The telecommunications firm said the unification of the exchange rate by the apex bank, which pushed the exchange rate from N460/$ in June to N790/$ was the reason for the loss.

The Chief Executive Officer (CEO), Olusegun Ogunsanya, said despite the strong operating performance, “our results have been impacted by foreign exchange headwinds. This quarter saw the announcement of the change to the FX market in Nigeria, which resulted in significant naira devaluation. We have welcomed this reform as very positive for the medium and long-term development of our business in Nigeria, our largest market. The country offers significant untapped growth potential, underpinned by highly attractive fundamentals. This has supported and sustained a strong operating performance which has seen a five-year revenue and EBITDA CAGR of 23.5 per cent and 27.3 per cent in constant currency, respectively.

“We expect the FX reforms to improve liquidity over time, thereby alleviating the challenges faced by international businesses over the last few years associated with accessing US dollars and thus hindering accelerated growth. However, in the reporting period, the devaluation has had a material impact on our results. Over the last few years, we have actively reduced our FX exposure across the Group, and this will continue to be a focus area in the future to limit the impact of any future devaluation.”

================

• Activity:
Please transcribe the passage on the naira devaluation in full, keeping every word and mark as it appears. The lines that follow come from a different source than the passage on the naira devaluation.

• Entries provided:

================

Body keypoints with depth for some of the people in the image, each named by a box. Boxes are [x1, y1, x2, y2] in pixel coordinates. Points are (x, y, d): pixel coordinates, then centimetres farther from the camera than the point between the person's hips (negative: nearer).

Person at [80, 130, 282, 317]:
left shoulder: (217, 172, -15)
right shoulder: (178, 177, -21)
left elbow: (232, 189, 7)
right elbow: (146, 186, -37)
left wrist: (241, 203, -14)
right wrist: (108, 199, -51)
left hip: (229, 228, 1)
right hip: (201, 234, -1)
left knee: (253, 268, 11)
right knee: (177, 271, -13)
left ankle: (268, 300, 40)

================

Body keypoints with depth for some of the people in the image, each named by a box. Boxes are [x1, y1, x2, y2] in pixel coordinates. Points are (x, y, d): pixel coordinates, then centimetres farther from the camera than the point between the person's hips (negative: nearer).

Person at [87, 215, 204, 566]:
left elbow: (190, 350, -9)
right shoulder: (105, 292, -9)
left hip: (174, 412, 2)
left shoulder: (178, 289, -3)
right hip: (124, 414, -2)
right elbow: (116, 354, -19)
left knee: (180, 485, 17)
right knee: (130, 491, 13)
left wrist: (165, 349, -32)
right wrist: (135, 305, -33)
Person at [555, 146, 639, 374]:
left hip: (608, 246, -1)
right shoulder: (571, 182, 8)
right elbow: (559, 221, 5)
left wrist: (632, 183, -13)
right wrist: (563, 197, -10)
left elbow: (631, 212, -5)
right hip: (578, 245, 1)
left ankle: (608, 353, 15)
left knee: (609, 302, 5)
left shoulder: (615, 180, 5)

================

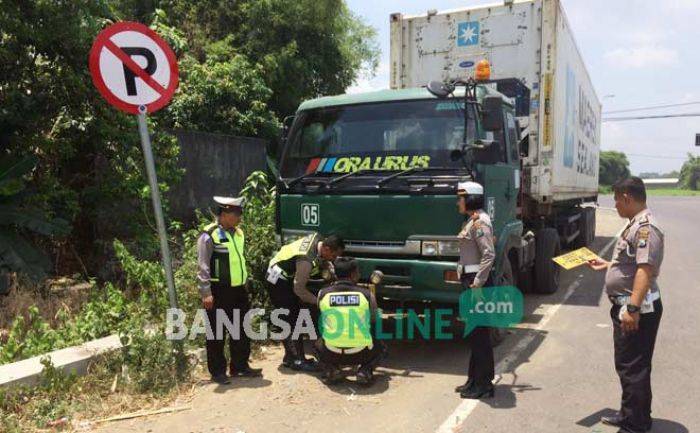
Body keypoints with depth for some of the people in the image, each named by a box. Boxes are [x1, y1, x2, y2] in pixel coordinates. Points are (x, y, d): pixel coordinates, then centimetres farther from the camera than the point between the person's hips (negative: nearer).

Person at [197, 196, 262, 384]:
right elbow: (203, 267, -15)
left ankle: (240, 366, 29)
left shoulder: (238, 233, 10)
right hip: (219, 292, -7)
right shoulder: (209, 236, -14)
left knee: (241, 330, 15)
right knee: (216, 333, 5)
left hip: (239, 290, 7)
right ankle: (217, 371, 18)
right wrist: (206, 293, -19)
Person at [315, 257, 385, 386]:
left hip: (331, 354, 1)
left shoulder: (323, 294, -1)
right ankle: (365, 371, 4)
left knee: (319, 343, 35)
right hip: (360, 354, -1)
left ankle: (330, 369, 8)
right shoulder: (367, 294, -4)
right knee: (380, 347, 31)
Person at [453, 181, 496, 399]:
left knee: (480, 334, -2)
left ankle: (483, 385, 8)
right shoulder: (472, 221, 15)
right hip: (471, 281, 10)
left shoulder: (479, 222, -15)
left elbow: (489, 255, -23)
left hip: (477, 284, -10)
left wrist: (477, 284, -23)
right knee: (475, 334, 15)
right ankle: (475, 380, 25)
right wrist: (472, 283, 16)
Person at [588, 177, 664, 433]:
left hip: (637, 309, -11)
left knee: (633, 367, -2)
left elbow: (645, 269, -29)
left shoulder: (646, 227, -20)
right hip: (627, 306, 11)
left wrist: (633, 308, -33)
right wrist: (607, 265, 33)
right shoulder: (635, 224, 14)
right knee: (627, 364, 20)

================

• Your response:
The telecommunications firm said the unification of the exchange rate by the apex bank, which pushed the exchange rate from N460/$ in June to N790/$ was the reason for the loss.

The Chief Executive Officer (CEO), Olusegun Ogunsanya, said despite the strong operating performance, “our results have been impacted by foreign exchange headwinds. This quarter saw the announcement of the change to the FX market in Nigeria, which resulted in significant naira devaluation. We have welcomed this reform as very positive for the medium and long-term development of our business in Nigeria, our largest market. The country offers significant untapped growth potential, underpinned by highly attractive fundamentals. This has supported and sustained a strong operating performance which has seen a five-year revenue and EBITDA CAGR of 23.5 per cent and 27.3 per cent in constant currency, respectively.

“We expect the FX reforms to improve liquidity over time, thereby alleviating the challenges faced by international businesses over the last few years associated with accessing US dollars and thus hindering accelerated growth. However, in the reporting period, the devaluation has had a material impact on our results. Over the last few years, we have actively reduced our FX exposure across the Group, and this will continue to be a focus area in the future to limit the impact of any future devaluation.”